Тут очень кстати вошел Олейниченко.
— Привет! Ну дела, дела!
Как всегда, вид у него такой, словно он только что в неравной схватке одержал победу.
— Вы можете идти, — сказал Шурочке. — До свиданья.
Не очень вежливо подтолкнул ее к дверям, потом темпераментно раскинул руки:
— Ну, почеломкаемся, что ли?
— Погоди, — засмеялась Кира Сергеевна. — Скажи лучше, что за дела?
С Олейниченко ее связывала давняя личная дружба. Он был на комсомольской работе, а Тамара, его жена, учительствовала с Кирой Сергеевной в одной школе. Они дружили семьями.
Олейниченко, заложив руки в карманы, прохаживался по кабинету.
— Дела в итоге такие: на сессии облсовета меня ругали, — сказал он с таким видом, словно на сессии облсовета его хвалили. — За общественный транспорт ругали.

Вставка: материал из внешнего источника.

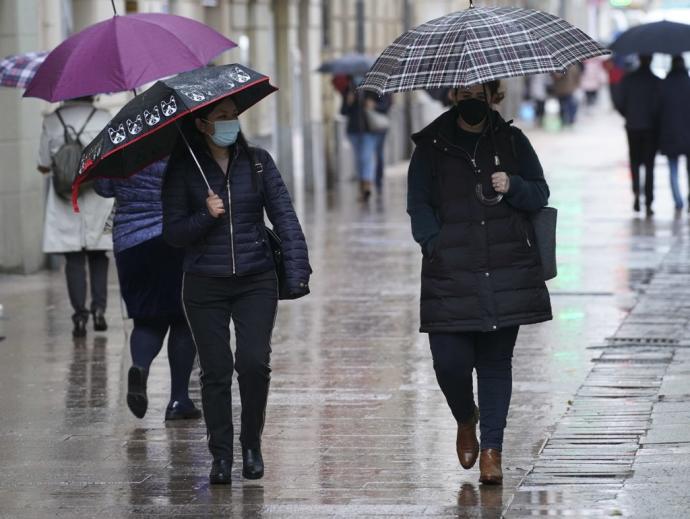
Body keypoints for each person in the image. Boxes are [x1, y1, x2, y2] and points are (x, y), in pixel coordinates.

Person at [406, 81, 552, 485]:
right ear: (452, 97)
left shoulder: (513, 141)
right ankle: (465, 416)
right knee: (448, 362)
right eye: (462, 94)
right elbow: (417, 204)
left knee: (494, 364)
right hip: (450, 271)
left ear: (493, 96)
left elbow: (540, 193)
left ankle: (492, 450)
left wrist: (514, 186)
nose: (470, 102)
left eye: (477, 94)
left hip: (506, 269)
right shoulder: (431, 147)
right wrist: (433, 242)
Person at [162, 96, 311, 484]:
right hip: (203, 283)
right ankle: (221, 455)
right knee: (215, 371)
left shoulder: (258, 161)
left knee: (253, 362)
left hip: (255, 279)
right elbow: (174, 233)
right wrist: (204, 216)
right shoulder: (183, 169)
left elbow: (285, 216)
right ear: (202, 125)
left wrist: (296, 271)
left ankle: (251, 444)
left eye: (234, 116)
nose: (231, 123)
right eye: (221, 117)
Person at [95, 161, 201, 421]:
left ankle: (140, 367)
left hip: (130, 244)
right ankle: (179, 400)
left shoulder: (123, 147)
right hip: (175, 238)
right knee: (183, 319)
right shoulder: (179, 144)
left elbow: (103, 187)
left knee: (146, 319)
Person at [37, 96, 114, 338]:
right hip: (97, 195)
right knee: (99, 254)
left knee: (73, 259)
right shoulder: (103, 118)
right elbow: (112, 158)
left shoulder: (51, 120)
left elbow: (42, 164)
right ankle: (100, 310)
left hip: (65, 196)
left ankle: (80, 317)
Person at [614, 55, 661, 216]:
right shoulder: (656, 82)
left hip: (633, 126)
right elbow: (660, 107)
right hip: (650, 129)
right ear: (652, 60)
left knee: (634, 162)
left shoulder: (628, 80)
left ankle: (636, 195)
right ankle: (648, 201)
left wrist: (628, 114)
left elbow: (619, 102)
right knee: (649, 165)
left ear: (639, 60)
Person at [340, 76, 387, 201]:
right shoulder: (349, 88)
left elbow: (386, 105)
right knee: (359, 160)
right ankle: (362, 187)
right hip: (353, 131)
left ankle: (366, 188)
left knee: (366, 158)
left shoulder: (374, 87)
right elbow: (343, 111)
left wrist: (374, 106)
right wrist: (347, 102)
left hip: (369, 129)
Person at [659, 56, 690, 212]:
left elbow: (658, 111)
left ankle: (678, 201)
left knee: (673, 169)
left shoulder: (664, 85)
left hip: (670, 135)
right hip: (688, 135)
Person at [374, 94, 393, 191]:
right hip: (367, 126)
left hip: (380, 125)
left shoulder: (383, 89)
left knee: (378, 152)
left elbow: (387, 105)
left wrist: (374, 106)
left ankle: (378, 178)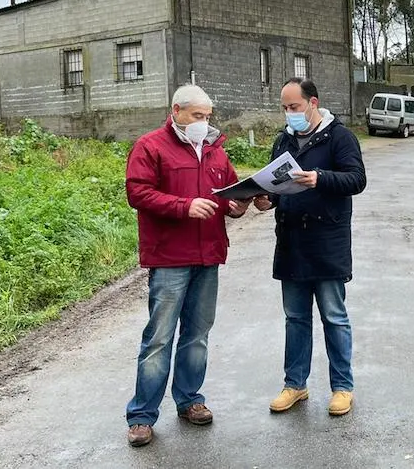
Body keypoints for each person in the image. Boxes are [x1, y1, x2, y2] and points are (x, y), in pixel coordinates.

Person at [124, 84, 249, 447]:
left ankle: (190, 399)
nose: (203, 122)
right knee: (159, 339)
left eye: (208, 116)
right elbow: (138, 193)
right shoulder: (150, 146)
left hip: (207, 256)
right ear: (176, 110)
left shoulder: (214, 149)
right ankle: (142, 416)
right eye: (197, 116)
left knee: (197, 336)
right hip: (169, 258)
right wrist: (184, 206)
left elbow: (228, 190)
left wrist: (236, 206)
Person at [253, 78, 367, 417]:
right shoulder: (283, 141)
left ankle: (342, 387)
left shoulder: (340, 137)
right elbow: (276, 184)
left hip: (327, 242)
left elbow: (356, 179)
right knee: (296, 318)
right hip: (291, 243)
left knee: (334, 317)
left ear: (313, 102)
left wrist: (320, 177)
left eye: (295, 107)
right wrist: (265, 200)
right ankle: (295, 385)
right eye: (285, 109)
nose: (290, 114)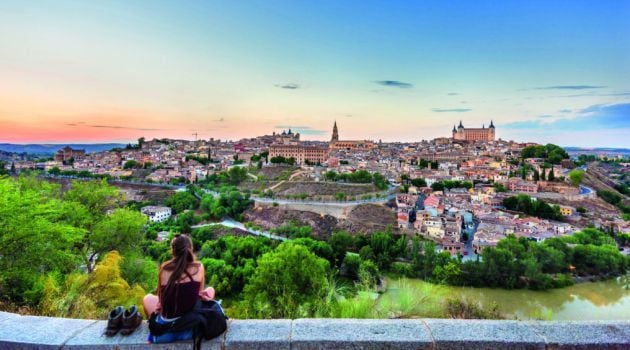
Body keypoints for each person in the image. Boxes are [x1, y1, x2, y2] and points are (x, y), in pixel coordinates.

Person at [143, 234, 215, 343]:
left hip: (165, 332)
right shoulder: (198, 267)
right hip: (190, 329)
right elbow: (199, 294)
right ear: (191, 249)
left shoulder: (165, 268)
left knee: (148, 298)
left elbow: (161, 299)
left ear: (173, 250)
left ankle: (155, 330)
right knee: (210, 290)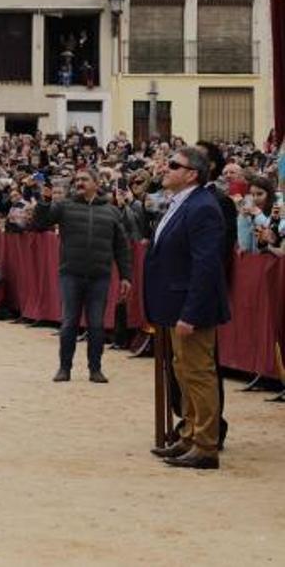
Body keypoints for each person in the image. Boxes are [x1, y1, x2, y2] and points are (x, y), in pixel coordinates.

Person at [144, 147, 230, 470]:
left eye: (173, 165)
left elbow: (206, 265)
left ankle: (206, 445)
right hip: (175, 304)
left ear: (192, 174)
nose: (165, 169)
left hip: (190, 308)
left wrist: (191, 312)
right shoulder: (182, 203)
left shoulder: (203, 207)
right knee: (184, 371)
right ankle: (191, 435)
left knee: (198, 373)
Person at [33, 167, 131, 383]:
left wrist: (126, 276)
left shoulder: (111, 211)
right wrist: (44, 202)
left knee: (96, 324)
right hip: (71, 274)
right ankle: (64, 368)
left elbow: (121, 247)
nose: (79, 182)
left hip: (100, 276)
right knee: (69, 323)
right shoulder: (64, 206)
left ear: (96, 183)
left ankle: (95, 369)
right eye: (77, 180)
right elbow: (40, 224)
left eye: (84, 179)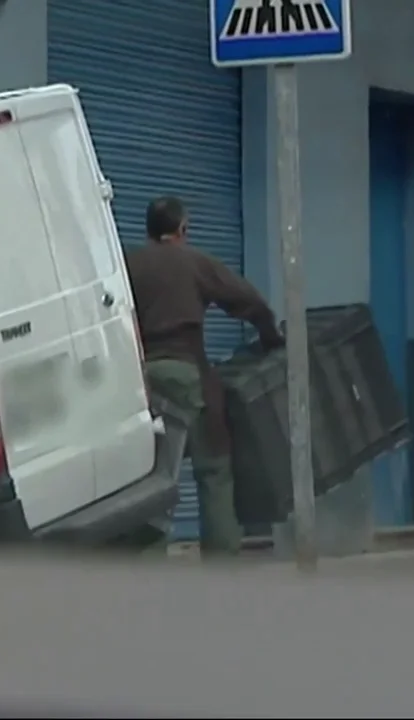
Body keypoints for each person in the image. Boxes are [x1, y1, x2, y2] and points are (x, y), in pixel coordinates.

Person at [126, 196, 284, 557]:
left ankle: (147, 564)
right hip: (187, 373)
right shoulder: (194, 262)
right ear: (182, 229)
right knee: (214, 470)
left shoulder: (129, 264)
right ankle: (221, 563)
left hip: (142, 380)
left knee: (151, 479)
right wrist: (269, 334)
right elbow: (247, 299)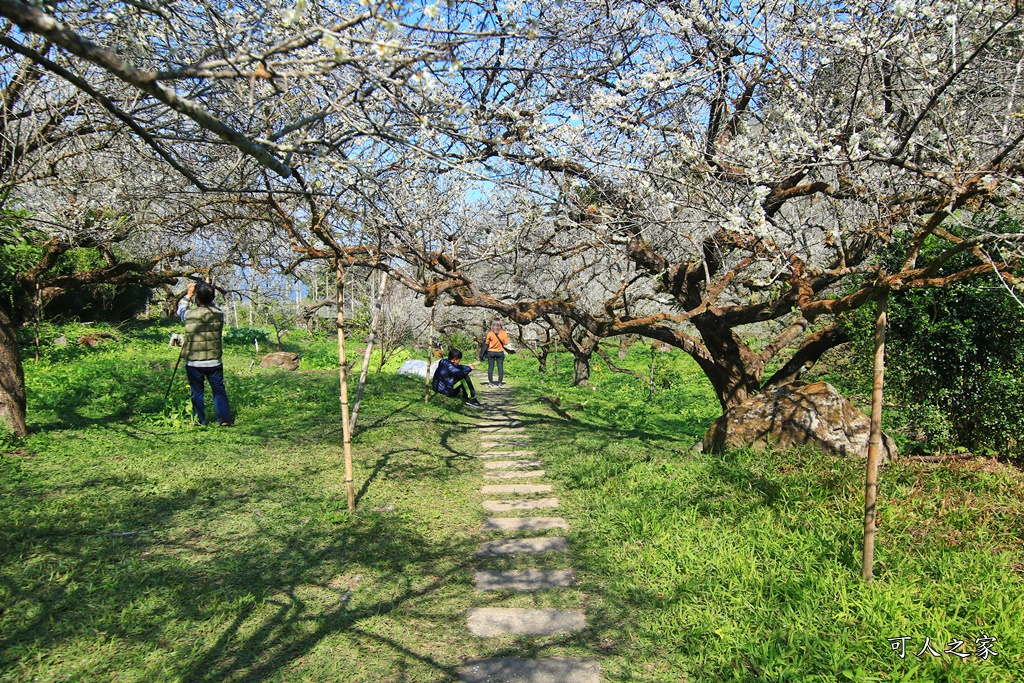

Зато к седьмому ноября пускаем два новых троллейбусных маршрута и строим три подземных перехода!
Посмотрел на Киру Сергеевну своими синими мальчишескими глазами.
— И все? — спросила она.
— И все. Тебе мало?
Он закурил, сел верхом на стул. Скрутил из бумаги кулечек для пепла.
— Звонил твоим, говорил с Сашкой. Проявлял, так сказать…
— И выпытал, когда я приезжаю.
— Клянусь!
— Не клянись, все равно соврешь.
Он посмотрел на сигарету, сбил пепел.
— Ну, ладно. Как ты там, грызла гранит?